From Wikipedia, the free encyclopedia
This is an old revision of this page, as edited by Dekart (talk | contribs) at 09:44, 5 February 2012 (References: Category:Bioinformatics algorithms). The present address (URL) is a permanent link to this revision, which may differ significantly from the current revision.

Pairwise Algorithm [1] is a dynamic alignment algorithm which compares a protein profile (a residue scoring matrix for one or more aligned sequences) against the three translation frames of a DNA strand, allowing frameshifting. The most remarkable feature of PairWise as compared to other Protein-DNA alignment tools is that PairWise allows frameshifting during alignment.

History

PairWise was generated by Ewan Birney when he is an undergraduate in Oxford.Birney has generated a series of algorithm in his career. The significant ones include PairWise, SearchWise, GeneWise, GenomeWise and Ensembl. Among these algorithms, PairWise is the earliest one, and it’s also the foundation of other three “Wise” algorithms.

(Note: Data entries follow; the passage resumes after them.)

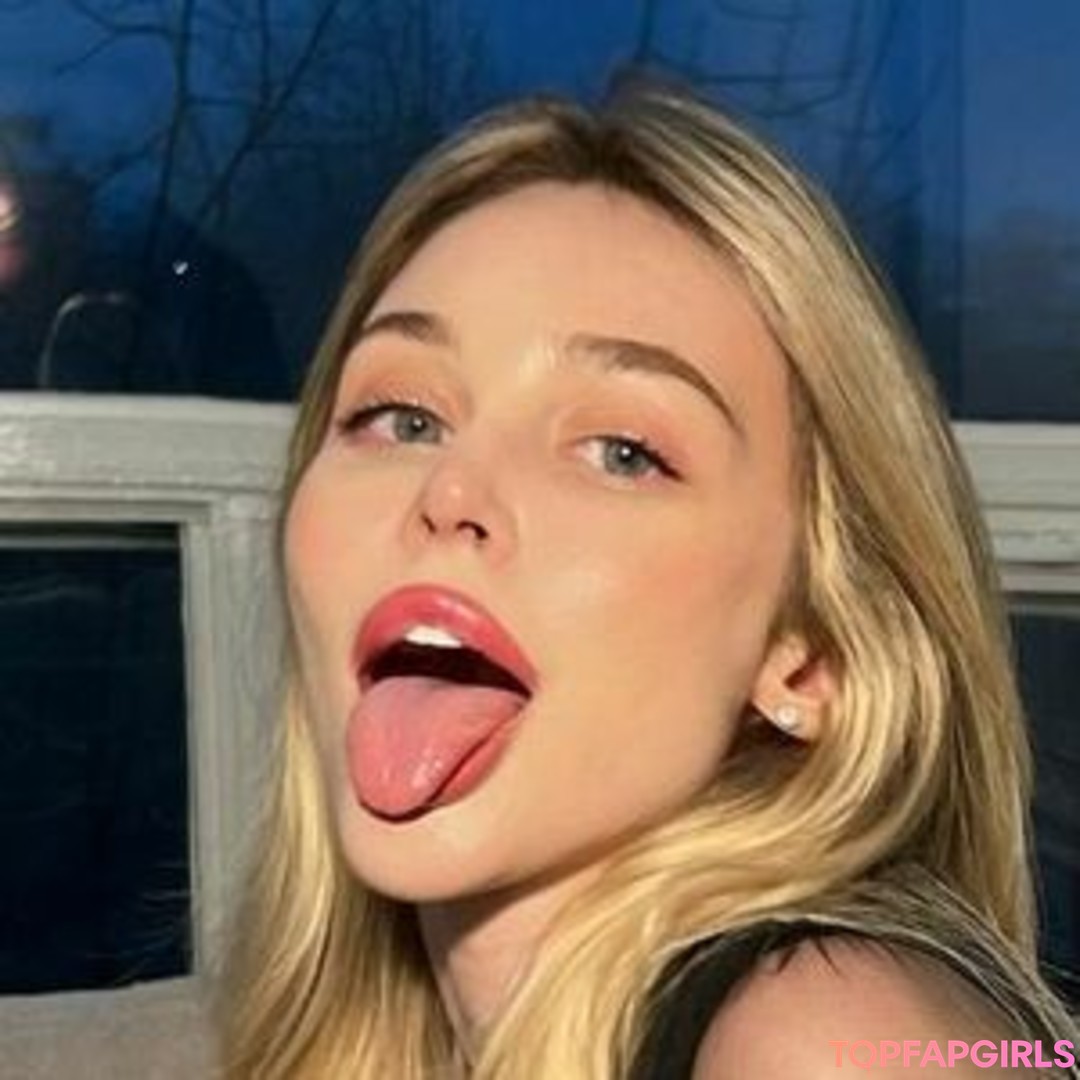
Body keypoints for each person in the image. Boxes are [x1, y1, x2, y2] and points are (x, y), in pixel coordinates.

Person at [220, 79, 1078, 1078]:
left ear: (813, 658)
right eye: (403, 417)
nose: (449, 489)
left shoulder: (827, 1037)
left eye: (623, 452)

Frameshifting refers to the phenomena where in one DNA strands, there are more than one translation frame. For normal Protein-DNA alignment tools, they first choose one of three frames to translate the DNA into a protein sequence, and then compare it with the given protein. Such alignment is based on the assumption that the DNA translation frame is not interrupted for the whole DNA strand. However, this is not generally true.

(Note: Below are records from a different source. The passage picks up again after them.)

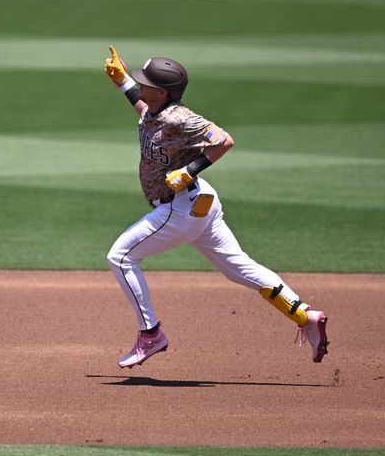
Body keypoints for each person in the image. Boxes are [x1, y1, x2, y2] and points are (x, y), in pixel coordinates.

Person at [103, 46, 330, 369]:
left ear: (163, 92)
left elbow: (223, 140)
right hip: (200, 205)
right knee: (238, 268)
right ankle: (305, 316)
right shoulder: (156, 113)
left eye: (146, 83)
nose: (142, 86)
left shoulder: (181, 117)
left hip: (178, 208)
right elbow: (146, 114)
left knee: (121, 257)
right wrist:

The PairWise algorithm is a variant of the Smith-Waterman best local alignment algorithm. These algorithms all belong to the class known as minimal string edit algorithms. The main differences between PairWise and other alignment algorithm is that, besides normal penalties such as Gap Opening Penalty (GOP), Gap Extension Penalty (GEP) and Match, PairWise introduced two new penalties called Frame Opening Penalty (FOP) and Frame Extension Penalty (FEP), which will be incurred when a frameshift is accepted and extended respectively.

Illustration

Figure 1 illustrates the alignment result when one protein sequence and one DNA sequence was aligned using normal protein-DNA alignment algorithm. The frame used was frame 1 for the DNA sequence. As shown in the picture, there was a gap of 2 amino acids (6 nucleic acids) in the alignment, which results the total low score of -2. Figure 1

Figure 2 illustrates the aligned result using PairWise. Using the same DNA and protein sequence, and with the penalties modified as below. The arrow is pointing to the position where frameshifting took place. At that nucleotide (G), translation frame was shifted from frame one to frame two (dotted line). This change resulted a much better alignment which has a score of 9.

Figure 2

References

  1. ^ E, Birney (1996). "PairWise and SearchWise: Finding the optimal alignment in a simultaneous comparison of a protein profile against all DNA translation frames". Nucleic Acids. 24 (14).